START Document passage

Notice how this the document is not called the Carlsbad Habitat Conservation Plan. The root word of management is man, and it doesn't take a rocket scientist to know the difference between managing and conserving a give habitat. Disneyland is a managed environment, as is Legoland. What exactly is being conserved in these parks, but a paradigm based on consumption.

At the public hearing discussing the Carlsbad Habitat Management Plan, Mayor Lewis said "I wish Carlsbad was like it was in 1958," he went on to say that "when you have an attractive place like Carlsbad, people are going to come here and build." Considering the Mayor and City Council are planning to erase 5 breeding pairs of gnatcatchers and the 51 acres they need to survive, to build a golf course, it seems those people are already here.

Also being planned for the remaining key habitat areas, is cluster development. Continuing to show his true priorities, when sharing his concern that clustering meant higher densities Mayor Lewis said "I don't want to increase densities that would affect my quality of life." Can someone please inform Mr. Lewis this is exactly what he's been doing for the pass eight years. It seems to me that the Mayor of Carlsbad is quite comfortable living in a vacuum. And why not, it seats five comfortably and has an ocean view.

END Document passage
START Data extract

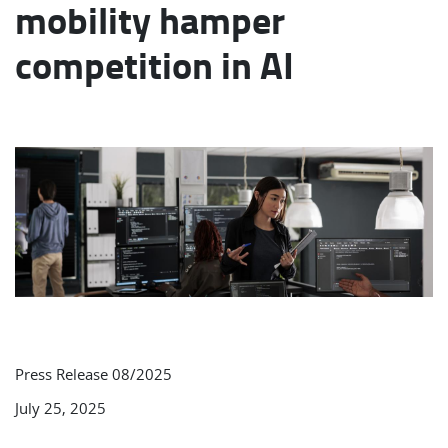
mobility hamper
competition in AI
Press Release 08/2025
July 25, 2025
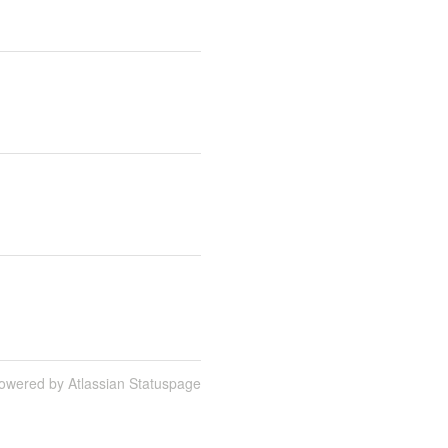
owered by Atlassian Statuspage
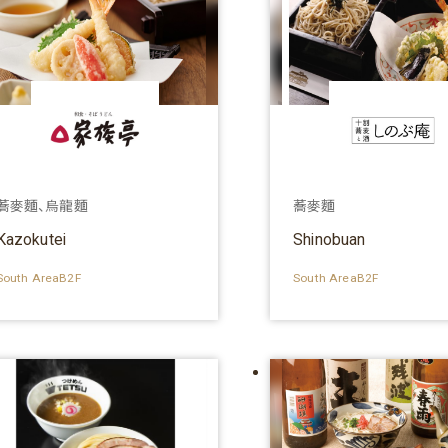
蕎麥麵、烏龍麵
蕎麥麵
Kazokutei
Shinobuan
South AreaB2F
South AreaB2F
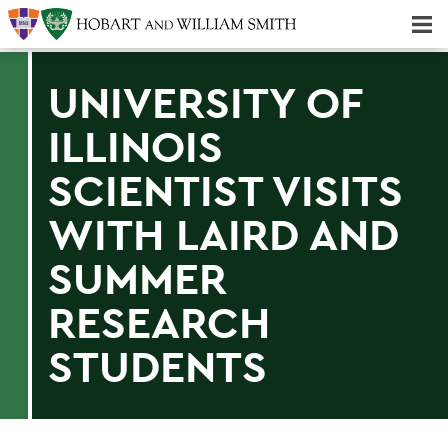
Majors & Minors; Pre-Professional & Graduate Programs
Three-peat! Hobart Hockey Wins 2025 National Championship!
UNIVERSITY OF
ILLINOIS
SCIENTIST VISITS
WITH LAIRD AND
SUMMER
RESEARCH
STUDENTS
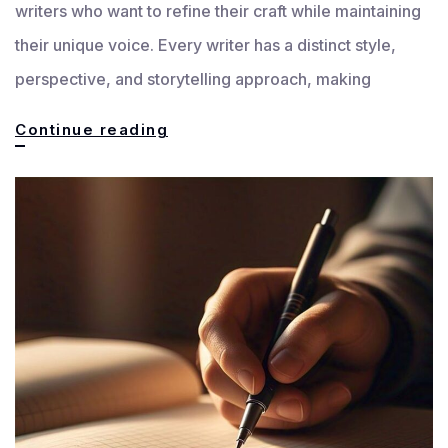
writers who want to refine their craft while maintaining
their unique voice. Every writer has a distinct style,
perspective, and storytelling approach, making
Customized
Continue reading
Feedback
for
Every
Writer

END Data extract

- _Requirement 1_
List every statement by Mayor Lewis that the commentary on the Carlsbad Habitat Management Plan quotes directly.
- _Requirement 2_
Extract the passage of the commentary on the Carlsbad Habitat Management Plan between "Notice how this" and "based on consumption.", inclusive.

- _Response 1_
- I wish Carlsbad was like it was in 1958
- when you have an attractive place like Carlsbad, people are going to come here and build.
- I don't want to increase densities that would affect my quality of life.

- _Response 2_
Notice how this the document is not called the Carlsbad Habitat Conservation Plan. The root word of management is man, and it doesn't take a rocket scientist to know the difference between managing and conserving a give habitat. Disneyland is a managed environment, as is Legoland. What exactly is being conserved in these parks, but a paradigm based on consumption.